After computing the basic performance metrics for both the strategy and the market, this section adjusts the Sharpe ratio by penalizing excessive volatility and underperformance relative to the market benchmark. The goal is to ensure that the evaluation metric rewards stable, market-comparable performance rather than aggressive or overleveraged behavior.

#### 4.9 Volatility Penalty

To prevent models from taking on excessive risk, the strategy’s volatility is compared to that of the market:

$$
\text{Excess Volatility} = \max\left(0, \frac{\sigma_{\text{strategy}}}{\sigma_{\text{market}}} - 1.2\right)
$$

If the strategy’s volatility is below or up to **1.2x the market volatility**, no penalty is applied. If it exceeds that threshold, the excess portion increases **linearly** with the volatility ratio.

The final volatility penalty factor is then:

$$
\text{Volatility Penalty} = 1 + \text{Excess Volatility}
$$

This means that higher volatility directly reduces the adjusted Sharpe score.

#### 4.10 Return Penalty

The return gap penalizes strategies that achieve a lower mean excess return than the market:

$$
\text{Return Gap} = \max\left(0, (\bar{r}_{\text{excess\_market}} - \bar{r}_{\text{excess\_strategy}}) \times 100 \times 252\right)
$$

The difference between market and strategy mean excess returns (in daily terms) is annualized and converted into percentage points.
If the strategy outperforms the market, the penalty is zero.

The return penalty is **quadratic**, meaning the penalty increases more sharply for larger gaps:

$$
\text{Return Penalty} = 1 + \frac{(\text{Return Gap})^2}{100}
$$

This ensures that moderate underperformance has a small effect, while large underperformance significantly reduces the final score.

#### 4.11 Sharpe Ratio

The Sharpe ratio measures annualized risk-adjusted return:

$$
\text{Sharpe} = \frac{\bar{r}_{\text{strategy}}^{\text{excess}}}{\sigma_{\text{strategy}}} \times \sqrt{252}
$$

It reflects how much excess return the strategy delivers per unit of volatility.
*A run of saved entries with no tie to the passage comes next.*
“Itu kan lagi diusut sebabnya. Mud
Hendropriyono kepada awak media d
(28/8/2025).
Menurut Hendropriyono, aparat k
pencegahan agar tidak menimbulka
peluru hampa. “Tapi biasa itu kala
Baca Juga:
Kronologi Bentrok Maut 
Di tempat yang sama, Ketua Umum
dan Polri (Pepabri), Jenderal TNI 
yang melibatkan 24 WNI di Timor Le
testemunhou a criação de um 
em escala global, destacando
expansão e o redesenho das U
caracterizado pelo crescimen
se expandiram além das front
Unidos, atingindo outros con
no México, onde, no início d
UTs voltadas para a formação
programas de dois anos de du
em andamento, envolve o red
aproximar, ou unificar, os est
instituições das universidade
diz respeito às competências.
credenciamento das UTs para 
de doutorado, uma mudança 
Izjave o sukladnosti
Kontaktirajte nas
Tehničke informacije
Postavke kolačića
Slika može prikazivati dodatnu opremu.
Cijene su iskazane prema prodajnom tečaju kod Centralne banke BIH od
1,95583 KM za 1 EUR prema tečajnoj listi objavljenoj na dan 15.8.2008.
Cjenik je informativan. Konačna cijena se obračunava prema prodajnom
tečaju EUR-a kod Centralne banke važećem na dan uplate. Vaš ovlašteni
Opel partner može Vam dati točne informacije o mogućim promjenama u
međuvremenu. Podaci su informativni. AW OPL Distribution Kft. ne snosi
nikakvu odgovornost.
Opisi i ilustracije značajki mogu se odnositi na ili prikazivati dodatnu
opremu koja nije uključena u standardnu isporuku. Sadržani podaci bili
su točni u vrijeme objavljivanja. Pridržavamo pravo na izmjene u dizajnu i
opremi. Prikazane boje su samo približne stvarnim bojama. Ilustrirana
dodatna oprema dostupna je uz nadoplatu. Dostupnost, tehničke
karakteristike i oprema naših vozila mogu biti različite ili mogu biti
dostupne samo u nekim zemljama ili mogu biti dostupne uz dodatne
#### 4.12 Adjusted Sharpe Ratio

The adjusted Sharpe ratio incorporates both penalties to discourage risk-taking or low-return behavior:

$$
\text{Adjusted Sharpe} =
\frac{\text{Sharpe}}
{\text{Volatility Penalty} \times \text{Return Penalty}}
$$

This ensures that:

* High-volatility strategies (over 1.2× market risk) are penalized,
* Underperforming strategies (below market return) are penalized,
* Only risk-efficient, market-consistent strategies achieve high scores.


In [None]:
excess_volatility = np.maximum(0, strategy_volatility / market_volatility - 1.2) if market_volatility > 0 else 0
volatility_penalty = 1 + excess_volatility

return_gap = max(0, (market_mean_excess_return - strategy_mean_excess_return) * 100 * trading_days)
return_penalty = 1 + (return_gap ** 2) / 100

sharpe = strategy_mean_excess_return / strategy_std * np.sqrt(trading_days)
adjusted_sharpe = sharpe / (volatility_penalty * return_penalty)

print(
f'''
Excess Volatility: {excess_volatility:.6f}
Volatility Penalty: {volatility_penalty:.6f}

Return Gap: {return_gap:.6f}
Return Penalty: {return_penalty:.6f}

Sharpe: {sharpe:.6f}
Adjusted Sharpe: {adjusted_sharpe:.6f}
'''
)